DO: Our goal was to challenge people’s preconceptions but I was pleasantly surprised. Everywhere we went, people were open-minded. It made me feel that most Americans are tolerant; they are not sitting around contemplating the takeover of this nation by Muslims, although there’s some on the far right doing that. I see them tweeting and posting online and I thought they represented more of America and thankfully they don’t, no more than the Klan or neo-Nazis or other fringe groups that spew hate.
Did you ever worry about offending fellow Muslims?

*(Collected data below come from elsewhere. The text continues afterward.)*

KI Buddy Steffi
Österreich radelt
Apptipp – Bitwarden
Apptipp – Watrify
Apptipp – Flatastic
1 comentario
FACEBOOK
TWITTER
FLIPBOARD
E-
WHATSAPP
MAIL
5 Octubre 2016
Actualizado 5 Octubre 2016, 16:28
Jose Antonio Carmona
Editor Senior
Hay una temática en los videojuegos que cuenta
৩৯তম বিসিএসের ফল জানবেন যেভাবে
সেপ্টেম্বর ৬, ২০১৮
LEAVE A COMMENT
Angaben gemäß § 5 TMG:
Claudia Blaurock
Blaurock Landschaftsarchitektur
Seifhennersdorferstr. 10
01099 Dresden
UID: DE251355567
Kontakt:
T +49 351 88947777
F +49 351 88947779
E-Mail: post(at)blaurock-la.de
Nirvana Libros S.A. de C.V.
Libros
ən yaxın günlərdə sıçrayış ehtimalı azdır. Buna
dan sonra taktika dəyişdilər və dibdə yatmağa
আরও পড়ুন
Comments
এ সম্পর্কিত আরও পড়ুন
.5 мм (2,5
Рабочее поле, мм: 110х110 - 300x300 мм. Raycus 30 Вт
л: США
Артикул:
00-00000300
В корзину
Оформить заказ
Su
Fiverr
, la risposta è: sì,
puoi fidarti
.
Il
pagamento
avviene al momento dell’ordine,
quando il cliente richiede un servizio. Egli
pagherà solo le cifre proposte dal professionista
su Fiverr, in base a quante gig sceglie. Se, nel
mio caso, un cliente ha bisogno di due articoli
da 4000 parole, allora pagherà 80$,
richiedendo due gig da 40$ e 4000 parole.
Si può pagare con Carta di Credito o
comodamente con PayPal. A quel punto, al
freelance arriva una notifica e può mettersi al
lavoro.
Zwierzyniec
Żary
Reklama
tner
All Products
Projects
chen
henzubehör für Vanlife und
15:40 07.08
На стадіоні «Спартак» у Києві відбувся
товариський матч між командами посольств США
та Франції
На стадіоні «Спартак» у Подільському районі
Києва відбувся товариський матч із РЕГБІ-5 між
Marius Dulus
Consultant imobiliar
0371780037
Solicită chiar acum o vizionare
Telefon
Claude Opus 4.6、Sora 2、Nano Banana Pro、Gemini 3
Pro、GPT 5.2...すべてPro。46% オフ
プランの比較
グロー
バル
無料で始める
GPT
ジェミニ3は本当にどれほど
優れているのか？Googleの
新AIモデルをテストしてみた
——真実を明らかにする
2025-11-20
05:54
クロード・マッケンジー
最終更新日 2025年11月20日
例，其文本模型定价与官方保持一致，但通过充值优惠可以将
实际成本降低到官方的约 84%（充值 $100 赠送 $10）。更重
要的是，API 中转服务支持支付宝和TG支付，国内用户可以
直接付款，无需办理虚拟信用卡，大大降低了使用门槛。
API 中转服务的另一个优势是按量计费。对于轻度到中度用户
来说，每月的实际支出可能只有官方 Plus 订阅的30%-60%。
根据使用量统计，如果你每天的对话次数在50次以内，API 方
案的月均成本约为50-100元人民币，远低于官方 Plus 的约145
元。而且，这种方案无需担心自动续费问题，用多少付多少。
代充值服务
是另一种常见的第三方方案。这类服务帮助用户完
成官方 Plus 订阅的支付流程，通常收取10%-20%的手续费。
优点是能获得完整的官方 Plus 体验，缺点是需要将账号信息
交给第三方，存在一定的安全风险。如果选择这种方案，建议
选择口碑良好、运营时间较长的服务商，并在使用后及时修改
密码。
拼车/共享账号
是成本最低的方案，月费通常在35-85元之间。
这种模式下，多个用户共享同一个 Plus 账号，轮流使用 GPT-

NF: I always worry about that. It’s painful when people walk out. I’m not going to pretend that all Muslims are great on women’s issues, but I’m also not going to pretend that conservative Jews are great on women’s issues, or fundamentalist Christians or fundamentalist Mormons. I think I’m an equal opportunity offender, in that a lot of these groups wouldn’t like me.
DO: Negin’s comedy isn’t dirty at all, she’s just pushing up against some internal restrictions that some people think a Muslim woman should have, and I think in time they’ll understand that there is a range, and that one person doesn’t represent Islam. None of us represent Islam. We represent ourselves.
• Visit www.themuslimsarecoming.com to watch a trailer. The film is out in the US and is also available on DVD and Blu-ray
The Muslims are Coming!: a review
A montage of bigoted declarations about Muslims culled from news clips kicks off this high-octane, Michael Moore-style mash-up of comedy and activism, in which seven Muslim comedians tour across American red states to combat scaremongering and “give America a big Muslim hug”.
“In the absence of any actual skills,” says Negin Farsad, “we felt that stand-up was the only real activist option.”
Footage from the resulting comedy shows – including an imagined sexual health announcement by the former president of Iran, Mahmoud Ahmadinejad – is spliced with scenes of the comedians meeting locals and gently correcting their misconceptions, and there’s input from familiar faces including Jon Stewart, Janeane Garofalo and David Cross. The film ends with Farsad wielding a “Hug A Muslim” placard in Salt Lake City and queues forming in front of her.
Alongside the message of peace and understanding, a more complicated picture emerges. It turns out that these multicultural NYC filmmakers may have prejudged their audience in the same way they’re discouraging Americans from prejudging Muslims. All Muslims aren’t terrorists, and people from remote towns aren’t all bigots: it’s the mainstream media that has the greatest interest in presenting America as more divided than it might actually be.
New York Arab-American Comedy Festival
Dean Obeidallah is a busy man. As he prepares to debut The Muslims are Coming!, he’s also finalising the line-up for the 10th annual New York Arab-American Film Festival, which he runs each year with the co-founder Maysoon Zayid, an actress and comedian who also appears in his documentary and who runs a scholarship fund for disabled Palestinian children.
“It was about trying to get some positive press for our community when there was very, very little,” Obeidallah says. Now, he’s seeing more Arab-American comedians on the circuit than ever: “I’m not saying we inspired them, but I’m glad that the festival is there as a platform for them to be in.”
Aron Kader, another comedian featured in the documentary, will perform alongside a long list of others that will be announced on www.arabcomedy.com.